The president has explicitly said that he will veto it. It`s obviously not
going to go anywhere in the Senate.

So, what they`re hoping for, presumably, is for the debate about this bill,
particularly by their side, to be so edifying that it will spark the kind
of discussion and understanding in the country that`s worth it despite the
fact that this is wasted legislative time.

STAN: Absolutely. And, you know, and the point was made consistently by
Democrats throughout the debate process who would ask for parliamentary
points and ask to introduce, you know, to discuss to debate things that
actually matter like the student loan debacle. The rates are going up
momentarily, and all that kind of thing, and jobs. And so Democrats were
definitely at the charge making that point.

But, yes, I think that their point is, is that they really think that they
can change public opinion, can move public opinion by making a big stink
about this while the public is still, you know, revulsed by some of what we
heard during the Gosnell trial which, of course, has nothing to do with
legal abortion. The guy`s a criminal.

But the deal is, they think if they can change some hearts and minds that
way, that would be great. They think they can get a lot of airtime, which
they did, but they really kind of flubbed it, didn`t they, with the Trent
Franks remarks about rape and then having to, like, kick him out of
managing his own bill on the floor and pulling in Marsha Blackburn because
she was a woman.

And, you know, interestingly, Rachel, I got that information not from the
Hill, but from the stage of a Ralph Reed event that took place last week,
where we were promised that there would be all these amazing Republican
women on the floor, Marsha Blackburn would marshal the bill, and that
Gosnell presented a moment for the anti-choice movement such as they had
never seen before and people better seize the day.

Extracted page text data

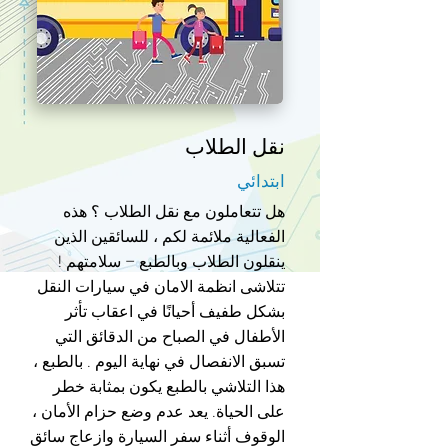
نقل الطلاب
ابتدائي
هل تتعاملون مع نقل الطلاب ؟ هذه
الفعالية ملائمة لكم ، للسائقين الذين
ينقلون الطلاب وبالطبع – سلامتهم !
تتلاشى انظمة الامان في سيارات النقل
بشكل طفيف أحيانًا في اعقاب تأثر
الأطفال في الصباح من الدقائق التي
تسبق الانفصال في نهاية اليوم . بالطبع ،
هذا التلاشي بالطبع يكون بمثابة خطر
على الحياة. يعد عدم وضع حزام الأمان ،
الوقوف أثناء سفر السيارة وازعاج سائق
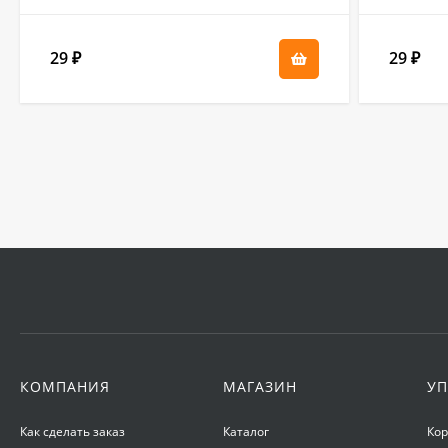
29
29
₽
₽
КОМПАНИЯ
МАГАЗИН
УП
Как сделать заказ
Каталог
Ко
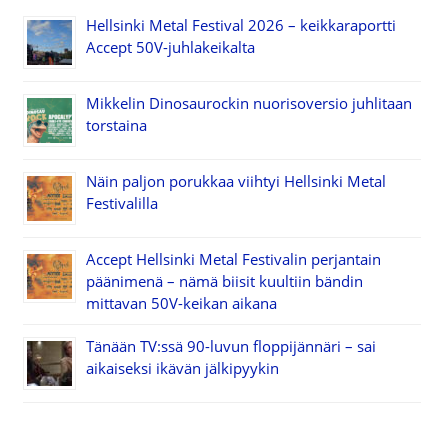
Hellsinki Metal Festival 2026 – keikkaraportti
Accept 50V-juhlakeikalta
Mikkelin Dinosaurockin nuorisoversio juhlitaan
torstaina
Näin paljon porukkaa viihtyi Hellsinki Metal
Festivalilla
Accept Hellsinki Metal Festivalin perjantain
päänimenä – nämä biisit kuultiin bändin
mittavan 50V-keikan aikana
Tänään TV:ssä 90-luvun floppijännäri – sai
aikaiseksi ikävän jälkipyykin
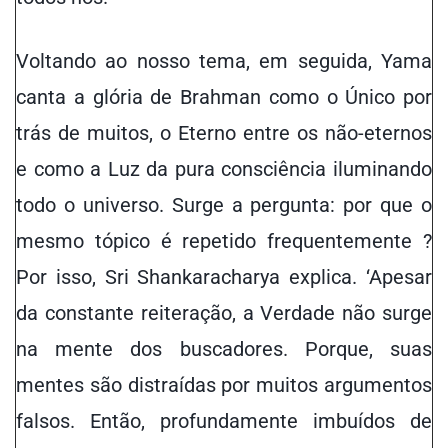
Voltando ao nosso tema, em seguida, Yama
canta a glória de Brahman como o Único por
trás de muitos, o Eterno entre os não-eternos
e como a Luz da pura consciência iluminando
todo o universo. Surge a pergunta: por que o
mesmo tópico é repetido frequentemente ?
Por isso, Sri Shankaracharya explica. ‘Apesar
da constante reiteração, a Verdade não surge
na mente dos buscadores. Porque, suas
mentes são distraídas por muitos argumentos
falsos. Então, profundamente imbuídos de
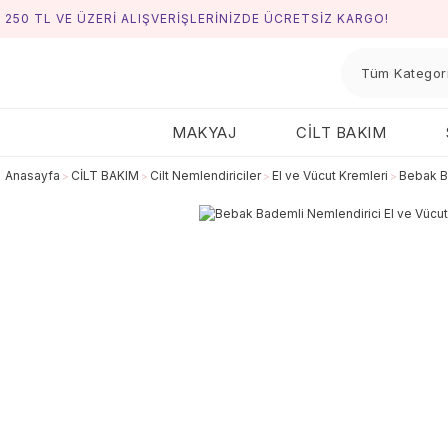
250 TL VE ÜZERİ ALIŞVERİŞLERİNİZDE ÜCRETSİZ KARGO!
MAKYAJ
CİLT BAKIM
Anasayfa
CİLT BAKIM
Cilt Nemlendiriciler
El ve Vücut Kremleri
Bebak B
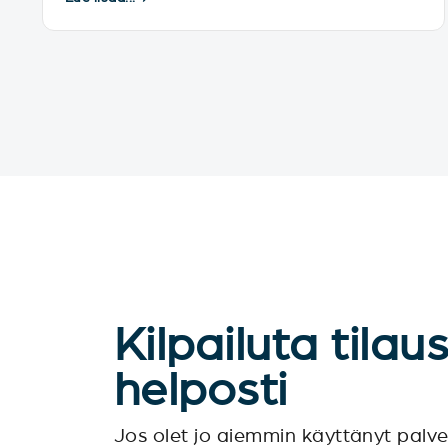
Kilpailuta tilau
helposti
Jos olet jo aiemmin käyttänyt pal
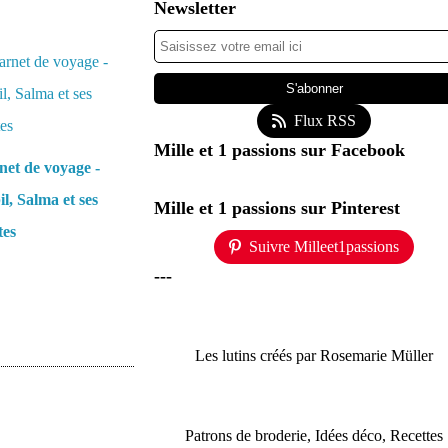
Newsletter
Flux RSS
Mille et 1 passions sur Facebook
et de voyage -
l, Salma et ses
Mille et 1 passions sur Pinterest
tes
Suivre Milleet1passions
---
Les lutins créés par Rosemarie Müller
Patrons de broderie, Idées déco, Recettes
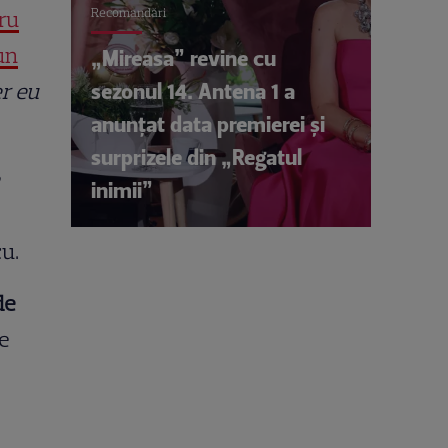
Recomandări
ru
un
„Mireasa” revine cu
sezonul 14. Antena 1 a
er eu
anunțat data premierei și
surprizele din „Regatul
inimii”
cu.
de
de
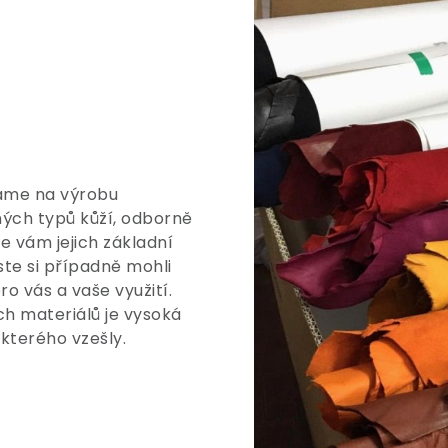
áme na výrobu
ných typů kůží, odborně
e vám jejich základní
ste si případně mohli
ro vás a vaše využití.
 materiálů je vysoká
 kterého vzešly.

• **WRITTEN TASK**
In the transcript excerpt, who was brought in to manage the bill on the floor after Trent Franks was removed?

• **RESULT**
Marsha Blackburn